Anthony Greenwood thereafter left Lancaster House to advise the British Prime Minister of the breakthrough, and it is reported that he was acclaimed for having secured an agreement.

The British’ own records, however, reveal a far more nuanced position. In its very own record of the UK/US talks on 24 September 1965, the British described the Mauritian position as “not yet crystal clear”. By 6 October 1965, Mr Greenwood was still writing to Sir John Shaw Rennie seeking “confirmation that the Mauritius Government [was] willing to agree that Britain should now take the necessary legal steps to detach the Chagos Archipelago…” The legal step was an amendment to section 90(1) of the Mauritius Constitution Order in Council 1964.

United Nations’ scrutiny

By the end of October 1965, the agreement of the Council of Ministers had still not been obtained. The British became increasingly anxious about timing and feared impending United Nations’ scrutiny of the UK/US proposal for detachment. In a telegram addressed to the UK Mission to the United Nations in New York, the Foreign Office raised concerns that any reference to the UK/US proposal in the United Nations “might jeopardise final discussions in the Mauritius Council of Ministers, which it would be difficult for local reasons to hold before 5 November [1965]”.

Finally, on 5 November 1965, the Council of Ministers chaired by Sir John Shaw Rennie considered the proposal. Sir John right away wrote an urgent and secret telegram to the Secretary of State for the Colonies. The account of Sir John is by no means conclusive. Whilst Sir John wrote that the Council of Ministers had confirmed agreement to the detachment of the Chagos Archipelago, the Council of Ministers had raised a number of matters and made certain further proposals.

The British were rapidly running out of time and decided to press on with the making on 8 November 1965 of the British Indian Ocean Territory Order of 1965 without addressing the matters and requests of the Mauritian Council of Ministers.
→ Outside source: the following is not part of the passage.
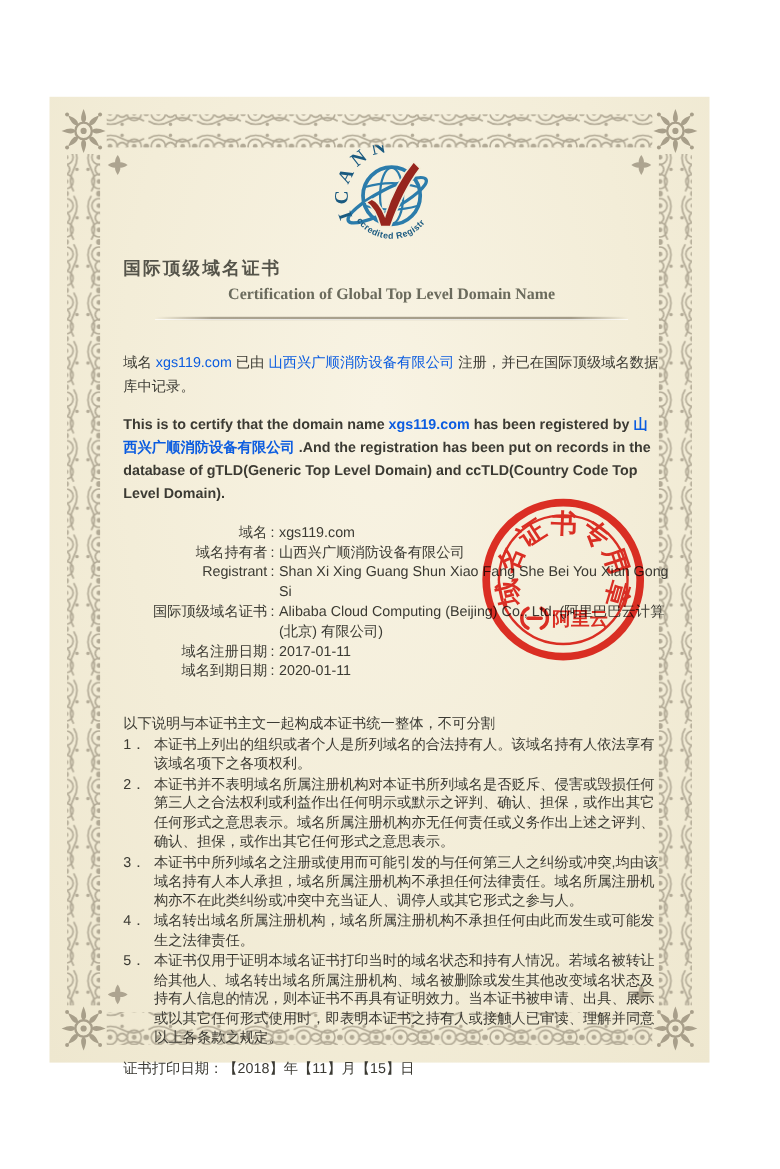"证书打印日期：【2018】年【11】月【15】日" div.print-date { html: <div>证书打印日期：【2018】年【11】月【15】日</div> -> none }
In his Minute to Prime Minister Wilson on 6 November 1965, the Secretary of State for the Colonies conceded that “Mauritius Ministers have also given their formal approval, subject to official confirmation that we agree to the following points […] I propose to reply to their latest request that it is being further considered but that it has been necessary for the Order in Council to be made.”

By the time Anthony Greenwood replied to Sir John, the British Indian Ocean Territory Order of 1965 had already been made. The outstanding matters and requests of the Council of Ministers were either dismissed or remained under consideration, without Mauritius ever being afforded a right of reply.

Certainly, negotiations between the British and Mauritius had reached very far and that there was a semblance of an agreement or at least an agreement in principle, but the details remained to be finalised. No doubt, it would have served Sir John, Anthony Greenwood and indeed the overall British interest to claim that there was an agreement, but this was not true.

The Mauritian position was that negotiations were still open. However, any further possibility of negotiations was cut short with the making of the British Indian Ocean Territory Order of 1965. In his Minute to Prime Minister Wilson dated 5 November 1965, Anthony Greenwood, in justifying the need to proceed urgently to make the Order in Council, writes “[i]t is therefore important that we should be able to present the U.N. with a fait accompli”. Mauritius too was put before a fait accompli.

That fateful meeting between Prime Minister Wilson and Sir Seewoosagur Ramgoolam is therefore not revealing for the latter’s stand. Indeed, Sir Seewoosagur remained dignified, steadfast and consistent in trying to obtain the best deal for Mauritius, amid intense pressures and threats.

Rather, the meeting is significant for it exposed the deceit of a colonial power. Britain, cowed by its American ally, had finally proceeded with the unilateral detachment of the Chagos Archipelago, as its Prime Minister had threatened that it would.